Cosa fare:
Secondo il testo su Giuseppe Carrus, in che mese e anno ha aperto cucina.eat a Cagliari?

Giuseppe Carrus

Ristorante: cucina.eat
Indirizzo: Piazza Galileo Galilei, 1 – Cagliari
Tel.: 070 099 1098
Web: shopcucina.it

Sardo di mondo, come lo definisce qualcuno, e cagliaritano di fatto, gira l’Italia e non solo alla scoperta di vini, cantine, territori, ma anche di birre, distillati e cocktails d’autore.
È stato maître-sommelier alla Glass Hostaria di Cristina Bowerman. Da tanti anni in forza nella redazione del Gambero Rosso, è vicecuratore della guida Vini d’Italia. Diverse le collaborazioni, sia in testate specializzate, sia in scuole dove insegna principalmente tecniche e metodi per l’assaggio di vini e alimenti. L’ultima avventura risale a settembre 2013: ha aperto a Cagliari, con la moglie Alessandra, cucina.eat, luogo in cui la cucina è al centro e il resto è tutto da scoprire.

Estratti da una raccolta di dati:
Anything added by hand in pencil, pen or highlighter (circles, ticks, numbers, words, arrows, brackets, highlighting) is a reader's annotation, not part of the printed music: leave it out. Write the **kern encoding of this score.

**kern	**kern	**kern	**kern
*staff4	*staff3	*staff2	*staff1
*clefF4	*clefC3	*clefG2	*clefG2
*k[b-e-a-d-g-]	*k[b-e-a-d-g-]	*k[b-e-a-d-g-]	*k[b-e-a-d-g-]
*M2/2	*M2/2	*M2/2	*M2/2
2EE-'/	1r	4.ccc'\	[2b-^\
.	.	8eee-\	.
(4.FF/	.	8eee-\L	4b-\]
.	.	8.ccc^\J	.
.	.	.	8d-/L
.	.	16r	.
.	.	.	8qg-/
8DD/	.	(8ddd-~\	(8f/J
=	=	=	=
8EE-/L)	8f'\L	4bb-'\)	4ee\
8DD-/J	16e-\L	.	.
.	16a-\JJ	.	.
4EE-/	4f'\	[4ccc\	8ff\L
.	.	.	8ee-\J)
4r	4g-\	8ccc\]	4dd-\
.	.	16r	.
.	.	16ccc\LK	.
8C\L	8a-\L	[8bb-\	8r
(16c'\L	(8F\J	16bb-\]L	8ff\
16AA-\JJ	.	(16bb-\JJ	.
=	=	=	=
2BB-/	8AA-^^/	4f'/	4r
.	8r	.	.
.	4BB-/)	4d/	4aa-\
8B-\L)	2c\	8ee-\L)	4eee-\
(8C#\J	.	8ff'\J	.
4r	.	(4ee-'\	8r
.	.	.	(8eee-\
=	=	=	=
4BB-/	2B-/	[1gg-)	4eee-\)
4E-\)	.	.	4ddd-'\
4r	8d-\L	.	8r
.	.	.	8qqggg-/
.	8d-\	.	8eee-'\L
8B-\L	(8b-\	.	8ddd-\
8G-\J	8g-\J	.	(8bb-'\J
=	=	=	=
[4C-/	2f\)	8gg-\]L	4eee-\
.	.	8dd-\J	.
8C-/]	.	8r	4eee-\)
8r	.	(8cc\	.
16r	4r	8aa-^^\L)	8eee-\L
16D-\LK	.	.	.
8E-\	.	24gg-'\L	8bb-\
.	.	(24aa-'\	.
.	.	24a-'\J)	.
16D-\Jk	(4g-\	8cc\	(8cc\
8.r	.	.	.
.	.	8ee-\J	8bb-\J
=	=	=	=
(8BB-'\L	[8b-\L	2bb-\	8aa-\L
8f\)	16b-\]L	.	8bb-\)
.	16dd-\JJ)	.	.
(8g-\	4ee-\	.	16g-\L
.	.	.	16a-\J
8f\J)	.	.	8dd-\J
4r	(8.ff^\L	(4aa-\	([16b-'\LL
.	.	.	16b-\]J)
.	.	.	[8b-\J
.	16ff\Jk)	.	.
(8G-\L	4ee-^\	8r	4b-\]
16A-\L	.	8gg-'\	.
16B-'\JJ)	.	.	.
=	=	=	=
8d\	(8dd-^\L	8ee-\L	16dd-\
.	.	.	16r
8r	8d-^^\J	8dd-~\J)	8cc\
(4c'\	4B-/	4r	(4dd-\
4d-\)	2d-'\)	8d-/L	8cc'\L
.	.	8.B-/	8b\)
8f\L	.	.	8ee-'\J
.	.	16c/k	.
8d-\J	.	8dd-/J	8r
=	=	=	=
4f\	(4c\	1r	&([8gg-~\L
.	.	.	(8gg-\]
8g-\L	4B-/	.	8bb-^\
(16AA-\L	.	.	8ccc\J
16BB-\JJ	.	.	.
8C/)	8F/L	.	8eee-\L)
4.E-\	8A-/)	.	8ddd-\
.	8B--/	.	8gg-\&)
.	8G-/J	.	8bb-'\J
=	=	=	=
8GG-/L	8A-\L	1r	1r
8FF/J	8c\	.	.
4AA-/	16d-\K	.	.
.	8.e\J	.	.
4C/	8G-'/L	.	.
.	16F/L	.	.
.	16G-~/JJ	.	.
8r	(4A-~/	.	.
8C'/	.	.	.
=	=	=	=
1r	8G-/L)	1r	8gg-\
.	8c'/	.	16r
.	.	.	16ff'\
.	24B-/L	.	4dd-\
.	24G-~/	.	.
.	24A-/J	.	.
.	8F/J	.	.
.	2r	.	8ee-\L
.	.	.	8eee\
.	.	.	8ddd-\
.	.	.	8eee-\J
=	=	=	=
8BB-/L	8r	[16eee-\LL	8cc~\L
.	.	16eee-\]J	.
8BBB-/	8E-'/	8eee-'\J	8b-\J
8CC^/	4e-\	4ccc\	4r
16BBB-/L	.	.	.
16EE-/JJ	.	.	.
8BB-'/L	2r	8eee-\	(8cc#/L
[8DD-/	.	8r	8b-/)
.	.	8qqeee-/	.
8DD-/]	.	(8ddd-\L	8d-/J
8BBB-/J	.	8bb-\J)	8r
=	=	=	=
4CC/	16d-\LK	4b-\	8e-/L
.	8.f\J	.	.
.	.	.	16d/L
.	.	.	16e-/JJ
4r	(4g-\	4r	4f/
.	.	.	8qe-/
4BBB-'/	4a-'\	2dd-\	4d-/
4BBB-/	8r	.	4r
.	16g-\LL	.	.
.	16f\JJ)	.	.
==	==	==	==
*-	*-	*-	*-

Ecco la soluzione:
A settembre 2013.